Aim of the exercise → State the number of lines in the records underneath where the word "feTurbulence" turns up, and say nothing else.

Input material →
----------
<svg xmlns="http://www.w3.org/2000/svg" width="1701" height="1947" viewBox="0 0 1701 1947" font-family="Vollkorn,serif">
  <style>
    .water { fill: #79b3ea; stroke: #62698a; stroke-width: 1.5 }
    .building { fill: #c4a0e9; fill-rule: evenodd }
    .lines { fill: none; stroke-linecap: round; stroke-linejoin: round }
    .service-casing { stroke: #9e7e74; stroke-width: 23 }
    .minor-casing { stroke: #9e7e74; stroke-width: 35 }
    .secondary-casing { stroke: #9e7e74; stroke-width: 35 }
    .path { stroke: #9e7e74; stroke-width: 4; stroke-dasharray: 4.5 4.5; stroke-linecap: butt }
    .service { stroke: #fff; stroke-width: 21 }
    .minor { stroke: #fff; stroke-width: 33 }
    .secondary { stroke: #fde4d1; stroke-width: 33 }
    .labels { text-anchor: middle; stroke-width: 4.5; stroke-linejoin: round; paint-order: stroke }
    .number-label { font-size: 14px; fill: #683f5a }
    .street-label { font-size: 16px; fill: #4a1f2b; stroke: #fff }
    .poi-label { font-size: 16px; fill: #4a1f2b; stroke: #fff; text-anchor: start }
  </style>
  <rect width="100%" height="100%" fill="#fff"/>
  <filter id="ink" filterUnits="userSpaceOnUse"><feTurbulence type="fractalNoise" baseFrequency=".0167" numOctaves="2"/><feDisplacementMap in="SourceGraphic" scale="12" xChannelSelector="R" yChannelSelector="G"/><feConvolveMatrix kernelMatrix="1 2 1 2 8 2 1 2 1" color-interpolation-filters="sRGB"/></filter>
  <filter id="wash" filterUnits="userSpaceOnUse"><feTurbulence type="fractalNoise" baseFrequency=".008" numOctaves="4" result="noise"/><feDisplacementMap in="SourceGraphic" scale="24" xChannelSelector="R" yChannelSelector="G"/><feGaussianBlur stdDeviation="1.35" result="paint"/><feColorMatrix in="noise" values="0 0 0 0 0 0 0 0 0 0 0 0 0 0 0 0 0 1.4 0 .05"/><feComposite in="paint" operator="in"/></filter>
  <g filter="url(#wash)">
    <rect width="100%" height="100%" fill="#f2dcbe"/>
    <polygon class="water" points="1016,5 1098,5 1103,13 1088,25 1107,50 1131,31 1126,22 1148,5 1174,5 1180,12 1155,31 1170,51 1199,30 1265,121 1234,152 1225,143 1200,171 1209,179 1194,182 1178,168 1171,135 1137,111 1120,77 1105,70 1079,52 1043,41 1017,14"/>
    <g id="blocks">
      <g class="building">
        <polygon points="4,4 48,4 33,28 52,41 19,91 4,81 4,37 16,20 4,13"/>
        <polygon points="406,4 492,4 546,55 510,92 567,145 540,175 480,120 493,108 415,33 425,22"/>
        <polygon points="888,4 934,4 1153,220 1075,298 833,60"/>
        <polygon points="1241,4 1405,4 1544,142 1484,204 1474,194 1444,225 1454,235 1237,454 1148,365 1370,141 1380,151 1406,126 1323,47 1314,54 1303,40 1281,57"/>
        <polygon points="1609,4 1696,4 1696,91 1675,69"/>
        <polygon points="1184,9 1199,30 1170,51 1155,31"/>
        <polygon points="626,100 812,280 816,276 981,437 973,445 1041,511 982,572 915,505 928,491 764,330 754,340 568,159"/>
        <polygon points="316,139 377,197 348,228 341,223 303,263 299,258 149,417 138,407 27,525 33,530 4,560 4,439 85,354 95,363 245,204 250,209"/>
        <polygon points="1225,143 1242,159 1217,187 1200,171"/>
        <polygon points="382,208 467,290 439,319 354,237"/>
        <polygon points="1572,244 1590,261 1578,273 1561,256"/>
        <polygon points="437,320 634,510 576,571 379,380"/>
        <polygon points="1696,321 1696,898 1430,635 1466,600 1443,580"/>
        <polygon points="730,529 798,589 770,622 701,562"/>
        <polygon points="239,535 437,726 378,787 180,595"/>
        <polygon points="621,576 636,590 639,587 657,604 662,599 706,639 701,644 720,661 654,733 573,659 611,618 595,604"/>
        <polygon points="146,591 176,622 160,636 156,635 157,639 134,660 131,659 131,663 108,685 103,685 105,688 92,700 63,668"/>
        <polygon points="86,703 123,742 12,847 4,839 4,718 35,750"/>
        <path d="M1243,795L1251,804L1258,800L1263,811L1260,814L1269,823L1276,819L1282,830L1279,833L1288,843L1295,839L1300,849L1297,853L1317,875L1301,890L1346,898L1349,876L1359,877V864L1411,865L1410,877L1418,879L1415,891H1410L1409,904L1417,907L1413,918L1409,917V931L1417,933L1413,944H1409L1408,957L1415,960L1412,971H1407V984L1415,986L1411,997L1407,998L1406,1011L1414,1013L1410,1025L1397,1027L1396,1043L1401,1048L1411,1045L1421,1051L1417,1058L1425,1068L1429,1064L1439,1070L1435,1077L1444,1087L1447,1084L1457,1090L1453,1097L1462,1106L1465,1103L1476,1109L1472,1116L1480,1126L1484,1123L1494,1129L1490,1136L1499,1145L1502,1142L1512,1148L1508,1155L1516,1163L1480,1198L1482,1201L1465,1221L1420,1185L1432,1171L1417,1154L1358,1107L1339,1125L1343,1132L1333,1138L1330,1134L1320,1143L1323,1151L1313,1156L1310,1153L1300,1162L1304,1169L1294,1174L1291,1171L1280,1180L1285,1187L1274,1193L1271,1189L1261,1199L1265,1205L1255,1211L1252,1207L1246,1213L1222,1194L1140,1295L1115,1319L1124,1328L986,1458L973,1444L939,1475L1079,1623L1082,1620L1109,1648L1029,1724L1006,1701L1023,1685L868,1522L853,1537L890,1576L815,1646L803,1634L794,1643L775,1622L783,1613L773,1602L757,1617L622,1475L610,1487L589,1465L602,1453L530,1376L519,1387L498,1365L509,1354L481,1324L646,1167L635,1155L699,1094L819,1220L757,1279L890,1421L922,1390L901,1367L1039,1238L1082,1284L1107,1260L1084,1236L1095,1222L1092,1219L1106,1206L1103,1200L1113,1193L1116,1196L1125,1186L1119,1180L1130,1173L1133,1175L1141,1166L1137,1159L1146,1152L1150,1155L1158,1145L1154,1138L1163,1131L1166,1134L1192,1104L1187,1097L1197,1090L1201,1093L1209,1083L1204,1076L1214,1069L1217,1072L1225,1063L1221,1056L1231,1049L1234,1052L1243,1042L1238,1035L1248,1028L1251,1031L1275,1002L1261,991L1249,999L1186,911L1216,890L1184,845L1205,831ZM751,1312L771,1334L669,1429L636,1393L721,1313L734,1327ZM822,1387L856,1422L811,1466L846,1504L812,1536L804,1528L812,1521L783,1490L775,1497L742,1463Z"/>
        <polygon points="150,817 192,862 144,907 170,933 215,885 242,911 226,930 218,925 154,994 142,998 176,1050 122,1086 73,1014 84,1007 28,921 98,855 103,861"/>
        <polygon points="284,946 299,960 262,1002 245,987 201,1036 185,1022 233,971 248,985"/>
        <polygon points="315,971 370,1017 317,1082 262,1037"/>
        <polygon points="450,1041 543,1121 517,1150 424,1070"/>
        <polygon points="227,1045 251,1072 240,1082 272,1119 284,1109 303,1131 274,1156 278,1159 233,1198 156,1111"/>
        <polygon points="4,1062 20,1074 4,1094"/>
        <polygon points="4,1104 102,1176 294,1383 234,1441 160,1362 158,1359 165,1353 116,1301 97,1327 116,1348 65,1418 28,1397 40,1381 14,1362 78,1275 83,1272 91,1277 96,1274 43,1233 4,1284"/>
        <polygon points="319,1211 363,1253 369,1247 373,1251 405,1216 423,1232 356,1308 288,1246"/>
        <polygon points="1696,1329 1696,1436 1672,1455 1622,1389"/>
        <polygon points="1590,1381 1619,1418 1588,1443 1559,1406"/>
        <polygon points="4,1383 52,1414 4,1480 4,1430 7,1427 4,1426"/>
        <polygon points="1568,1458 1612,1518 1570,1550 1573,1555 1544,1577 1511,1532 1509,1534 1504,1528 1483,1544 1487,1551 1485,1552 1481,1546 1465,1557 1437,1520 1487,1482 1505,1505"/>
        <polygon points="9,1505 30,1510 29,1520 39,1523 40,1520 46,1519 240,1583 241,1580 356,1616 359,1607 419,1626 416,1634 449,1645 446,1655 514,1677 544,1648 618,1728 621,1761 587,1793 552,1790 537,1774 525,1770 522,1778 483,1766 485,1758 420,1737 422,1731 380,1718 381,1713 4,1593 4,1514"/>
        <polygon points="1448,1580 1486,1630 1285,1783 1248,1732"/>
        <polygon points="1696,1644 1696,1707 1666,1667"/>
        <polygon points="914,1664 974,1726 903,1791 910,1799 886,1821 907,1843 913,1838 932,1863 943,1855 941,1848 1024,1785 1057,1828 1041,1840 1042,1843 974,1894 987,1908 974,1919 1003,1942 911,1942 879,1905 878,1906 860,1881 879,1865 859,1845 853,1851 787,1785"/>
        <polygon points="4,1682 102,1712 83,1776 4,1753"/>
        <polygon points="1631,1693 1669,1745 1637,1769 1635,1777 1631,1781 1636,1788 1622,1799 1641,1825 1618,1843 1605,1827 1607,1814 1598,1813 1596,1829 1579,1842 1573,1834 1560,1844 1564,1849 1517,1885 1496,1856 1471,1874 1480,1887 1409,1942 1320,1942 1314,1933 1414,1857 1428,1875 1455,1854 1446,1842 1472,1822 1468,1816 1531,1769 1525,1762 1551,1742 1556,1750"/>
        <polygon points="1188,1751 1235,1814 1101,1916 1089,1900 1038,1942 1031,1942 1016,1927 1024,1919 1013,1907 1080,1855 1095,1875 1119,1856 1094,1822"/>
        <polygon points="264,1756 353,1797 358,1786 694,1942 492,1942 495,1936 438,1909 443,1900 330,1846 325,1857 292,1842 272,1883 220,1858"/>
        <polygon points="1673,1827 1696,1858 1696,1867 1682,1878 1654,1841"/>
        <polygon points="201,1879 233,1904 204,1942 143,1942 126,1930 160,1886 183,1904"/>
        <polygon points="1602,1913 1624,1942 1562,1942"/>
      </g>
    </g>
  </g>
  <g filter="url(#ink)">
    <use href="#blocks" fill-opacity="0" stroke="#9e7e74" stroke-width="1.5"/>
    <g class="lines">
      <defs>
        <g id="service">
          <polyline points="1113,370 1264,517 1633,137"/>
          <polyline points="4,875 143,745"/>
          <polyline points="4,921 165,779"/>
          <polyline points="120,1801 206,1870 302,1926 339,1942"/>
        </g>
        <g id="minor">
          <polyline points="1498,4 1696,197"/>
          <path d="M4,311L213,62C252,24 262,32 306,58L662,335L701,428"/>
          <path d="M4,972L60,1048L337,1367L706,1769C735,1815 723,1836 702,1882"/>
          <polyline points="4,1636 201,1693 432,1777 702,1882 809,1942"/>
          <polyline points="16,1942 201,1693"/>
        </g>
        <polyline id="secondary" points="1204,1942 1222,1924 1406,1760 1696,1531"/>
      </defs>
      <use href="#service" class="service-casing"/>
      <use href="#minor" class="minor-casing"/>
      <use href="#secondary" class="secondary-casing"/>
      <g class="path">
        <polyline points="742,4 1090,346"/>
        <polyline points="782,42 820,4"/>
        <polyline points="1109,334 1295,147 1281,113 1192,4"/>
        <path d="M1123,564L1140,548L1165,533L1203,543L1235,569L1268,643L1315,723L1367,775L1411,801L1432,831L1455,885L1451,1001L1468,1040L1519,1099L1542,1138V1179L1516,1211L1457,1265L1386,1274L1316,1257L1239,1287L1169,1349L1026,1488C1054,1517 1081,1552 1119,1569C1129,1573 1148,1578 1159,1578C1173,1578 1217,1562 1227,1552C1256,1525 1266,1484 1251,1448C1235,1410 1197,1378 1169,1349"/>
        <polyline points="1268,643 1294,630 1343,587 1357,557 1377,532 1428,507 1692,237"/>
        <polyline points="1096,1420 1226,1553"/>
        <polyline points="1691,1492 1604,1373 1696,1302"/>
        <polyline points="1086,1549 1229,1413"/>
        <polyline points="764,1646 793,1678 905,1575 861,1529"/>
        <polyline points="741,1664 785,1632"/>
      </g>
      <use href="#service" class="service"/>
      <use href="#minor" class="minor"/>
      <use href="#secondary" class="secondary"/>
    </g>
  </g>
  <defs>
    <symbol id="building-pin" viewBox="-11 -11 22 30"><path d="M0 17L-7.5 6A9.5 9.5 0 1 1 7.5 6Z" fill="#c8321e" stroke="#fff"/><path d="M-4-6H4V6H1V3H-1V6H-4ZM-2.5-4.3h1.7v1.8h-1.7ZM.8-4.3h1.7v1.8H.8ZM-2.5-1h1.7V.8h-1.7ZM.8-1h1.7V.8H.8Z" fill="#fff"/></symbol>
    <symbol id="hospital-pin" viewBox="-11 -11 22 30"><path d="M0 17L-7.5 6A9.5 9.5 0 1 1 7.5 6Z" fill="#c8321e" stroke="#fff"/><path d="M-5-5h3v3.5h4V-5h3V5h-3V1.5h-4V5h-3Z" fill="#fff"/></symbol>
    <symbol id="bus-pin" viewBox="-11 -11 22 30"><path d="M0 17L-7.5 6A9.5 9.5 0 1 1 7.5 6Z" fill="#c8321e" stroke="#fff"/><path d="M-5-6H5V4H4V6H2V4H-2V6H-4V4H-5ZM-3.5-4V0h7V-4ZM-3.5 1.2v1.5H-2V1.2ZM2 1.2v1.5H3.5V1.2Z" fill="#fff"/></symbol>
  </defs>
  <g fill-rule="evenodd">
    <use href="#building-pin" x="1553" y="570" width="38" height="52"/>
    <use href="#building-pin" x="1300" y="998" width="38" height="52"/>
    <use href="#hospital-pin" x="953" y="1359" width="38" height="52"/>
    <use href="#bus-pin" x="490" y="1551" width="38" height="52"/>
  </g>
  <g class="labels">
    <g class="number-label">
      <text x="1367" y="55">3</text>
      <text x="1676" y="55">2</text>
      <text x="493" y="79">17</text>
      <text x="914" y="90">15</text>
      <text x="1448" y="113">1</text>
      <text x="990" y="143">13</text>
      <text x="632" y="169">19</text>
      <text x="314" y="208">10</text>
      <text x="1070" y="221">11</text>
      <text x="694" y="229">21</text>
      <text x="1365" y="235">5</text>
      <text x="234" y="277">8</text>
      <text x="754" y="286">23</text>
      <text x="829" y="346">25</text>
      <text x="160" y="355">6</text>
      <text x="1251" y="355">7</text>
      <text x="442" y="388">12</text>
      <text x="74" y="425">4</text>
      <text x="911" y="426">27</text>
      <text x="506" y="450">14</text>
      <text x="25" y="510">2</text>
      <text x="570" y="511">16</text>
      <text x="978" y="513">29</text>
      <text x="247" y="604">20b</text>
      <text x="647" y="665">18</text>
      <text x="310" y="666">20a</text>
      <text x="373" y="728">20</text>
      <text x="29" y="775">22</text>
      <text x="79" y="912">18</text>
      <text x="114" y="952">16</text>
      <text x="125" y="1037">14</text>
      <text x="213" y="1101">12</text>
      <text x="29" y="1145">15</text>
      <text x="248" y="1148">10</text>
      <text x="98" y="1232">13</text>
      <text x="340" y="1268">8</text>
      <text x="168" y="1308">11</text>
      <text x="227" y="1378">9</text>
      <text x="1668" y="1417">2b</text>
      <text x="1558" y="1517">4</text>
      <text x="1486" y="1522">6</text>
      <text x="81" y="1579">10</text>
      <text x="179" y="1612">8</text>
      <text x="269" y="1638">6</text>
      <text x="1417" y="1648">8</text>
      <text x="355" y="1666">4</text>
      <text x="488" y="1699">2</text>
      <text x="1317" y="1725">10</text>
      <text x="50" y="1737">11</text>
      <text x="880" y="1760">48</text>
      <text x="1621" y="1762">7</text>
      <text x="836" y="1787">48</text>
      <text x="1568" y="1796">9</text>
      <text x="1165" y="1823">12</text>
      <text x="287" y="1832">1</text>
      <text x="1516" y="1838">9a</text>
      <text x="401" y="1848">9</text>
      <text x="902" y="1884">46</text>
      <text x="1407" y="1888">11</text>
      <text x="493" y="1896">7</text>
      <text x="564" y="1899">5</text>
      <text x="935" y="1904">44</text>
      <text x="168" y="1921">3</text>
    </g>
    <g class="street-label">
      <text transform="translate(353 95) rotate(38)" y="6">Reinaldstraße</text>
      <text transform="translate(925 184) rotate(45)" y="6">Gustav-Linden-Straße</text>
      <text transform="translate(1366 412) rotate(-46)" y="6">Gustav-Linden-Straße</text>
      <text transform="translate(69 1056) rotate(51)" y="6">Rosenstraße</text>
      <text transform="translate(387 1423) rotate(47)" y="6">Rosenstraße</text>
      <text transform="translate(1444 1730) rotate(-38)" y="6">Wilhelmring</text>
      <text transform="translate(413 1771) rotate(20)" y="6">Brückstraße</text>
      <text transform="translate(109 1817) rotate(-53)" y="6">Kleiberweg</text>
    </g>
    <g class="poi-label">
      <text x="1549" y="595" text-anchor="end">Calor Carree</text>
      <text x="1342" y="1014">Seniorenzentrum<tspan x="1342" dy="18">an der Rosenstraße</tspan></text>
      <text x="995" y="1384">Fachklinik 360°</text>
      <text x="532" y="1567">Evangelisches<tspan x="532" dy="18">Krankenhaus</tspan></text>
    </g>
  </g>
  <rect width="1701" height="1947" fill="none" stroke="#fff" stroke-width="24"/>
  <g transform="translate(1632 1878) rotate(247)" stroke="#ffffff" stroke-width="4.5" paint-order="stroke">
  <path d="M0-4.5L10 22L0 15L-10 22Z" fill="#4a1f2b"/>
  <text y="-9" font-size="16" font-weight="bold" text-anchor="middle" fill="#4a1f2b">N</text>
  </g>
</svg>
----------
Exercise response → 2